# DIRECTIVE
Extract the text of each entry below and reproduce every line without changes.

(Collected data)
· · ·

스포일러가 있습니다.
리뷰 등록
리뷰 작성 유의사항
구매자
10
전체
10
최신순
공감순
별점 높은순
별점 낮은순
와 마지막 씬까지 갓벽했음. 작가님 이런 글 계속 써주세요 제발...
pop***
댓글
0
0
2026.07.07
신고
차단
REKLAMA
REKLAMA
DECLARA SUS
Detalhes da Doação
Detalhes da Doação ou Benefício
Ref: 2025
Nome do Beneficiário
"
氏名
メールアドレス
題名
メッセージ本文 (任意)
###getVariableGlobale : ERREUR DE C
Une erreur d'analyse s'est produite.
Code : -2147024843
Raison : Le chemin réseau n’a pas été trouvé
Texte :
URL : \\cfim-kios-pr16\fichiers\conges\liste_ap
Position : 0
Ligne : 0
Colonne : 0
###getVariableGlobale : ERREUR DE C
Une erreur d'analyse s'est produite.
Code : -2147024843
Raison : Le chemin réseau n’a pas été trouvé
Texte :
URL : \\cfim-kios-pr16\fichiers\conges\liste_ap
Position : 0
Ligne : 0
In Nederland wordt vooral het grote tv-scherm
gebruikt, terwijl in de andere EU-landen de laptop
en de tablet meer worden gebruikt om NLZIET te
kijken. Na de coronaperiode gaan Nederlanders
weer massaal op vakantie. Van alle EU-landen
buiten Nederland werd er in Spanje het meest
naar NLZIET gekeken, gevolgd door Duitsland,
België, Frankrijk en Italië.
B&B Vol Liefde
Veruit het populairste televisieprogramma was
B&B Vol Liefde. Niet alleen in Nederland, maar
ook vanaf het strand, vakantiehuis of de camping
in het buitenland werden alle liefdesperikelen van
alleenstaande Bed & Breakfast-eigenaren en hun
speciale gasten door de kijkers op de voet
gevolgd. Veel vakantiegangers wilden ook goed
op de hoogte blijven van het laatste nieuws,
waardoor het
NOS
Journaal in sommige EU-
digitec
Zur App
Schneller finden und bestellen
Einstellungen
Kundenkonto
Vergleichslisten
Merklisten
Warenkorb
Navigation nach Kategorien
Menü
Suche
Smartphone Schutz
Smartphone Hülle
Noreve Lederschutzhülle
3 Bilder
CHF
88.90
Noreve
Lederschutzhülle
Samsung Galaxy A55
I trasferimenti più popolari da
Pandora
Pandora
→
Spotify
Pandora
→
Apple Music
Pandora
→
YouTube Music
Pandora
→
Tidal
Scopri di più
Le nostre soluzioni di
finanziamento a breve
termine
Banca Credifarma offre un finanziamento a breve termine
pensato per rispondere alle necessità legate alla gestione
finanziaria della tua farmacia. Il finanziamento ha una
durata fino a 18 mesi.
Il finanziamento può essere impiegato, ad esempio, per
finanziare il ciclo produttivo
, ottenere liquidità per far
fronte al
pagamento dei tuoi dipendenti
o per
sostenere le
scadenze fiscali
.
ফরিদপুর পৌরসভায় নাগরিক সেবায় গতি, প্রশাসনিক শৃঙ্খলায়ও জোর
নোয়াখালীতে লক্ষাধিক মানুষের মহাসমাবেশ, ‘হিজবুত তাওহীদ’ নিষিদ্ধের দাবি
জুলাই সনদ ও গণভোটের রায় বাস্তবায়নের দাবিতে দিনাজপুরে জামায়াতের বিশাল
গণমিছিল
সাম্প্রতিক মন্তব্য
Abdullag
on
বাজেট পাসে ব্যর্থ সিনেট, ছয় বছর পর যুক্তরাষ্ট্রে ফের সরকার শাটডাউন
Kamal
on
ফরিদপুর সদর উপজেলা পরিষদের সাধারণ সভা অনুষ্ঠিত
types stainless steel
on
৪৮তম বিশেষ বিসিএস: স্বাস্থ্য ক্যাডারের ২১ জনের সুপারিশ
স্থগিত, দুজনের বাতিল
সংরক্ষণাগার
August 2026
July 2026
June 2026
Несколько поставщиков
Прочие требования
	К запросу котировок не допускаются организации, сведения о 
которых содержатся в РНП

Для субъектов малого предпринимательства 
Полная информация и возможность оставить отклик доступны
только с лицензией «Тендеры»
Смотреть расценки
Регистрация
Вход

· · ·

# TASK SOLUTION
스포일러가 있습니다.
리뷰 등록
리뷰 작성 유의사항
구매자
10
전체
10
최신순
공감순
별점 높은순
별점 낮은순
와 마지막 씬까지 갓벽했음. 작가님 이런 글 계속 써주세요 제발...
pop***
댓글
0
0
2026.07.07
신고
차단
REKLAMA
REKLAMA
DECLARA SUS
Detalhes da Doação
Detalhes da Doação ou Benefício
Ref: 2025
Nome do Beneficiário
"
氏名
メールアドレス
題名
メッセージ本文 (任意)
###getVariableGlobale : ERREUR DE C
Une erreur d'analyse s'est produite.
Code : -2147024843
Raison : Le chemin réseau n’a pas été trouvé
Texte :
URL : \\cfim-kios-pr16\fichiers\conges\liste_ap
Position : 0
Ligne : 0
Colonne : 0
###getVariableGlobale : ERREUR DE C
Une erreur d'analyse s'est produite.
Code : -2147024843
Raison : Le chemin réseau n’a pas été trouvé
Texte :
URL : \\cfim-kios-pr16\fichiers\conges\liste_ap
Position : 0
Ligne : 0
In Nederland wordt vooral het grote tv-scherm
gebruikt, terwijl in de andere EU-landen de laptop
en de tablet meer worden gebruikt om NLZIET te
kijken. Na de coronaperiode gaan Nederlanders
weer massaal op vakantie. Van alle EU-landen
buiten Nederland werd er in Spanje het meest
naar NLZIET gekeken, gevolgd door Duitsland,
België, Frankrijk en Italië.
B&B Vol Liefde
Veruit het populairste televisieprogramma was
B&B Vol Liefde. Niet alleen in Nederland, maar
ook vanaf het strand, vakantiehuis of de camping
in het buitenland werden alle liefdesperikelen van
alleenstaande Bed & Breakfast-eigenaren en hun
speciale gasten door de kijkers op de voet
gevolgd. Veel vakantiegangers wilden ook goed
op de hoogte blijven van het laatste nieuws,
waardoor het
NOS
Journaal in sommige EU-
digitec
Zur App
Schneller finden und bestellen
Einstellungen
Kundenkonto
Vergleichslisten
Merklisten
Warenkorb
Navigation nach Kategorien
Menü
Suche
Smartphone Schutz
Smartphone Hülle
Noreve Lederschutzhülle
3 Bilder
CHF
88.90
Noreve
Lederschutzhülle
Samsung Galaxy A55
I trasferimenti più popolari da
Pandora
Pandora
→
Spotify
Pandora
→
Apple Music
Pandora
→
YouTube Music
Pandora
→
Tidal
Scopri di più
Le nostre soluzioni di
finanziamento a breve
termine
Banca Credifarma offre un finanziamento a breve termine
pensato per rispondere alle necessità legate alla gestione
finanziaria della tua farmacia. Il finanziamento ha una
durata fino a 18 mesi.
Il finanziamento può essere impiegato, ad esempio, per
finanziare il ciclo produttivo
, ottenere liquidità per far
fronte al
pagamento dei tuoi dipendenti
o per
sostenere le
scadenze fiscali
.
ফরিদপুর পৌরসভায় নাগরিক সেবায় গতি, প্রশাসনিক শৃঙ্খলায়ও জোর
নোয়াখালীতে লক্ষাধিক মানুষের মহাসমাবেশ, ‘হিজবুত তাওহীদ’ নিষিদ্ধের দাবি
জুলাই সনদ ও গণভোটের রায় বাস্তবায়নের দাবিতে দিনাজপুরে জামায়াতের বিশাল
গণমিছিল
সাম্প্রতিক মন্তব্য
Abdullag
on
বাজেট পাসে ব্যর্থ সিনেট, ছয় বছর পর যুক্তরাষ্ট্রে ফের সরকার শাটডাউন
Kamal
on
ফরিদপুর সদর উপজেলা পরিষদের সাধারণ সভা অনুষ্ঠিত
types stainless steel
on
৪৮তম বিশেষ বিসিএস: স্বাস্থ্য ক্যাডারের ২১ জনের সুপারিশ
স্থগিত, দুজনের বাতিল
সংরক্ষণাগার
August 2026
July 2026
June 2026
Несколько поставщиков
Прочие требования
	К запросу котировок не допускаются организации, сведения о 
которых содержатся в РНП

Для субъектов малого предпринимательства 
Полная информация и возможность оставить отклик доступны
только с лицензией «Тендеры»
Смотреть расценки
Регистрация
Вход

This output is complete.